General objectives and main activities
We will collect a vast amount of scientific literature on neurology, including peer-reviewed journal articles, conference papers, and other relevant publications, using various databases such as PubMed. We will then preprocess the collected data by removing irrelevant information, such as duplicate articles, and cleaning up the data, such as removing special characters and stopwords and storing the clean data in a structured data format. Next, we will apply natural language processing techniques to analyze the text data. We will also use deep learning techniques, such as convolutional neural networks and recurrent neural networks, to extract features and patterns from the text data. Using topic modeling techniques, we will group the articles into relevant topics and identify the most significant keywords for each topic. We will also use network analysis to identify the relationships between the topics and the articles.

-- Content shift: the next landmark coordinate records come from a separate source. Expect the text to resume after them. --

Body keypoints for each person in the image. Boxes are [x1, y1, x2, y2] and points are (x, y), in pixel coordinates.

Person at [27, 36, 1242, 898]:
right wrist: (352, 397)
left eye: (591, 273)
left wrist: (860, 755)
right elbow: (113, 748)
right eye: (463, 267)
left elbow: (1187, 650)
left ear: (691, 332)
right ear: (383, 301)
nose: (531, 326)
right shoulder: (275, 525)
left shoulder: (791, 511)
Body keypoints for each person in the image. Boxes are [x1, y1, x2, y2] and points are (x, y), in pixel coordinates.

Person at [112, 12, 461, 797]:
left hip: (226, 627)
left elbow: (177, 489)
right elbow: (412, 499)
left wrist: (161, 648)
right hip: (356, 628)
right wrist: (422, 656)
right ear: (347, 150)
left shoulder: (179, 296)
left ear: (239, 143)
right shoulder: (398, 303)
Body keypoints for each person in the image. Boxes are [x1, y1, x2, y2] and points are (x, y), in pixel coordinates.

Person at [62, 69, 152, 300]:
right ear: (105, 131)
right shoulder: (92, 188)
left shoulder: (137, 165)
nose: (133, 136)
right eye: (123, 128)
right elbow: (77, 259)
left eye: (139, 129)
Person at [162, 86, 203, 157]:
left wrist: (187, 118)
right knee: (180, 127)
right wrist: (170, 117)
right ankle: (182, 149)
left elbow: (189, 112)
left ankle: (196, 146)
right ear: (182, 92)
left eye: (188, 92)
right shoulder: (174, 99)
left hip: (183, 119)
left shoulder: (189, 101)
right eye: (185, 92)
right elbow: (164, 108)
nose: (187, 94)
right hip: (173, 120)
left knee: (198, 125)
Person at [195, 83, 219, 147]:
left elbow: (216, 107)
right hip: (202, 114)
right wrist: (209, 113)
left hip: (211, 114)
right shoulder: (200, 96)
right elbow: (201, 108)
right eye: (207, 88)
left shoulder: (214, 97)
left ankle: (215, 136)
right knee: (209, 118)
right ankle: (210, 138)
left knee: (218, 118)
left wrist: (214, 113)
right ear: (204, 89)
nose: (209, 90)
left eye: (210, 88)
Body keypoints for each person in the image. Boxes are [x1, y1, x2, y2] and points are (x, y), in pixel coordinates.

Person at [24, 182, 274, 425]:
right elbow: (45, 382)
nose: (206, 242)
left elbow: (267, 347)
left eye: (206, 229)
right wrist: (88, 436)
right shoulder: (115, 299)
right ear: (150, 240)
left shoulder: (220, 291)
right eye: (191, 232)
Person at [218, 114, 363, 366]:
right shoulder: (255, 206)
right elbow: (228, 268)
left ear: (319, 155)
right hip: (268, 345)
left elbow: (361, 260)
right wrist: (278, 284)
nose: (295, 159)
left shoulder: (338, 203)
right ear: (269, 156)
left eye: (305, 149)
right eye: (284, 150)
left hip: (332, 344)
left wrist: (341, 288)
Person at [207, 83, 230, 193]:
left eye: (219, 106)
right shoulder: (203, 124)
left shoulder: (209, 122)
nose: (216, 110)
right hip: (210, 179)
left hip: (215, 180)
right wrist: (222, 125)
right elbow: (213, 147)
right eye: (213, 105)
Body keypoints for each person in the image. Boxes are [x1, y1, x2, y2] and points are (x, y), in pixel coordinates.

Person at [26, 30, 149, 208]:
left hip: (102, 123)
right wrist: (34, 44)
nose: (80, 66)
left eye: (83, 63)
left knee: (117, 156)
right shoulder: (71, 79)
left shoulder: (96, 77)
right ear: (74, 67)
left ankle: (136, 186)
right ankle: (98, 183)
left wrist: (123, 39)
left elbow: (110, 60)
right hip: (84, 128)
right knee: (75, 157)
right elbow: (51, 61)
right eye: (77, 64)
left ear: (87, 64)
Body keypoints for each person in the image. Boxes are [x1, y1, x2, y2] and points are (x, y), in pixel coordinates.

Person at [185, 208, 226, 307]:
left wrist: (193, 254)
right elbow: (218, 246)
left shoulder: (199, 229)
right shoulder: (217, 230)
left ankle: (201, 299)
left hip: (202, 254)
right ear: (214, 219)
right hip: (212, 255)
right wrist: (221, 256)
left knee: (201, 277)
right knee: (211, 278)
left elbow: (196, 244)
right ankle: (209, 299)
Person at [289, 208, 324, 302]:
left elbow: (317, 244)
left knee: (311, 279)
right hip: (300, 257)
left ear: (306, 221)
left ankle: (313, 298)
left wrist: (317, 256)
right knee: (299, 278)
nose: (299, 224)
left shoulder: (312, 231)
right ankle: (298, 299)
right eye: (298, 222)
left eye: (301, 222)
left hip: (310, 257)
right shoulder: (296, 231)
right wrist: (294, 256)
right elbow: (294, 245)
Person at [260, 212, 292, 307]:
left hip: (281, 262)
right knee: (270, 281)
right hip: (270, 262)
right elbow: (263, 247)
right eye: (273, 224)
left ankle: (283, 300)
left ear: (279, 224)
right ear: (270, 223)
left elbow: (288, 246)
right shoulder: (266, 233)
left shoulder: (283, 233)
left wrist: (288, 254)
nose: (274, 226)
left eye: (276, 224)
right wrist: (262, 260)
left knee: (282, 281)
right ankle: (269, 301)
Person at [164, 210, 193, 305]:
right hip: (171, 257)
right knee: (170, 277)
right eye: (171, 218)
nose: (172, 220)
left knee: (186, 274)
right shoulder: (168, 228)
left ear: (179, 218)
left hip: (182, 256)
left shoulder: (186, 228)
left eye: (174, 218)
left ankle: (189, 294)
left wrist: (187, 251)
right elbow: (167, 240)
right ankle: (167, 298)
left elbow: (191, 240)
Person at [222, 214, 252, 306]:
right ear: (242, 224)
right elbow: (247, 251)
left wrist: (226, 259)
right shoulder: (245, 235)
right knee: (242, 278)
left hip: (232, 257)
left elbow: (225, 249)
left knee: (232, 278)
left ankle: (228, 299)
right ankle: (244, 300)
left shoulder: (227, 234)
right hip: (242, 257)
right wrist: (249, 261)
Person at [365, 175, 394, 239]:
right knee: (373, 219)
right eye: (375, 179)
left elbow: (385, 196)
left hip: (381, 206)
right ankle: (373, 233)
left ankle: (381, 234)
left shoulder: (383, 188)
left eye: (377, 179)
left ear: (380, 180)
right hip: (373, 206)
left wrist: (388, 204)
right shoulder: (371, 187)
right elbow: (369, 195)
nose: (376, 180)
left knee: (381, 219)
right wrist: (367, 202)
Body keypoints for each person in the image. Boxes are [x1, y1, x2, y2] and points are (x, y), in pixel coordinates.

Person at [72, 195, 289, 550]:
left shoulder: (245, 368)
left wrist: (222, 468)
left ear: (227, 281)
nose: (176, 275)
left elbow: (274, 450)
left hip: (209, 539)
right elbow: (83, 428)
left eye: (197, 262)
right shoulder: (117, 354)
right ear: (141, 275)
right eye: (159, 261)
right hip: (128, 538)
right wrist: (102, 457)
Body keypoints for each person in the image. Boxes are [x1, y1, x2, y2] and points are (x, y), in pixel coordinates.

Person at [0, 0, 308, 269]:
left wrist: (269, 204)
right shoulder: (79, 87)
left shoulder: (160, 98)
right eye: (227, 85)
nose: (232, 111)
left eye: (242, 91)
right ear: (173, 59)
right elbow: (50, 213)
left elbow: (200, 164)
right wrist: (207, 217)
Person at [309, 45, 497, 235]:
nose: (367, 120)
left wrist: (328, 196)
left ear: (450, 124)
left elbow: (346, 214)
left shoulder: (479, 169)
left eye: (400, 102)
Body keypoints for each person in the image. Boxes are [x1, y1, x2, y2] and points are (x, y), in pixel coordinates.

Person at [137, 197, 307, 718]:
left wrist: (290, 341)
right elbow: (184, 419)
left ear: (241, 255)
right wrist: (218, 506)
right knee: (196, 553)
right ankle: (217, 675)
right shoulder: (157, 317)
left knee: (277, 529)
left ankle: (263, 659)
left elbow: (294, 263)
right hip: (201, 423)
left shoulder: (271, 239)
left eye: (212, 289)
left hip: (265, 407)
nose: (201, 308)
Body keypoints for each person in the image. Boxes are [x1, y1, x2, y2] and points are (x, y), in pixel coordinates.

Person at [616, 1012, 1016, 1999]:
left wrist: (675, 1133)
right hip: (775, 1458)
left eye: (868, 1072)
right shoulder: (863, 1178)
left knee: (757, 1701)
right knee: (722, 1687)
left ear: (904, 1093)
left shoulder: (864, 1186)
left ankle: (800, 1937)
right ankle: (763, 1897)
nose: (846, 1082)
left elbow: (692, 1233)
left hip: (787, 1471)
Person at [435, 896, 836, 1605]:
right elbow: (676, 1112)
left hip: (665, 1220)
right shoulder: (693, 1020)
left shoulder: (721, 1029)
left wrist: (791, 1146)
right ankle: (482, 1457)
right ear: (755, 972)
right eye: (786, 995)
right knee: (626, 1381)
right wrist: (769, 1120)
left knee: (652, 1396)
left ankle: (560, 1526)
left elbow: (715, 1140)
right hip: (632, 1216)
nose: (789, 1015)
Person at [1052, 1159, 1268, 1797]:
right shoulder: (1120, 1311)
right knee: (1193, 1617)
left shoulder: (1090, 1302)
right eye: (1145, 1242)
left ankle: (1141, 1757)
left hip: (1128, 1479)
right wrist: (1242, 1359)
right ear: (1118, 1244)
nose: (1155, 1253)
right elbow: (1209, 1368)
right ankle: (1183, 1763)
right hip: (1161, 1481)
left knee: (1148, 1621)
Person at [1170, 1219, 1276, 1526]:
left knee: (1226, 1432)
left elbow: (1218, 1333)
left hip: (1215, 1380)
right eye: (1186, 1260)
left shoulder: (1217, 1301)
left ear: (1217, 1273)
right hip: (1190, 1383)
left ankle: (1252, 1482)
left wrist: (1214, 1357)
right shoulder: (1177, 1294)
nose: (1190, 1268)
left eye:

Finally, we will use data visualization techniques to visually represent the results of our analysis.

Training Objectives (technical/analytical tools, experimental methodologies)
The candidate is expected to learn:
- how to handle large scale data and prepare it for a machine learning analysis
- collect data (i.e. scientific corpus of publications from public repositories)
- apply NLP techniques, including the most advanced ones base on deep learning, to obtain a numerical representation of text that also keeps into account its semantics
- use topic modeling to identify and stratify the data at hand
- present the results of the analysis with effective and appropriate data visualization techniques

Place(s) where the thesis work will be carried out: UniGe | MaLGa - Machine Learning Genoa Center

Additional information

Pre-requisite abilities/skills: familiarity with machine learning methods and their application to natural language processing. Fundamentals of data visualization are a plus

Maximum number of students: 1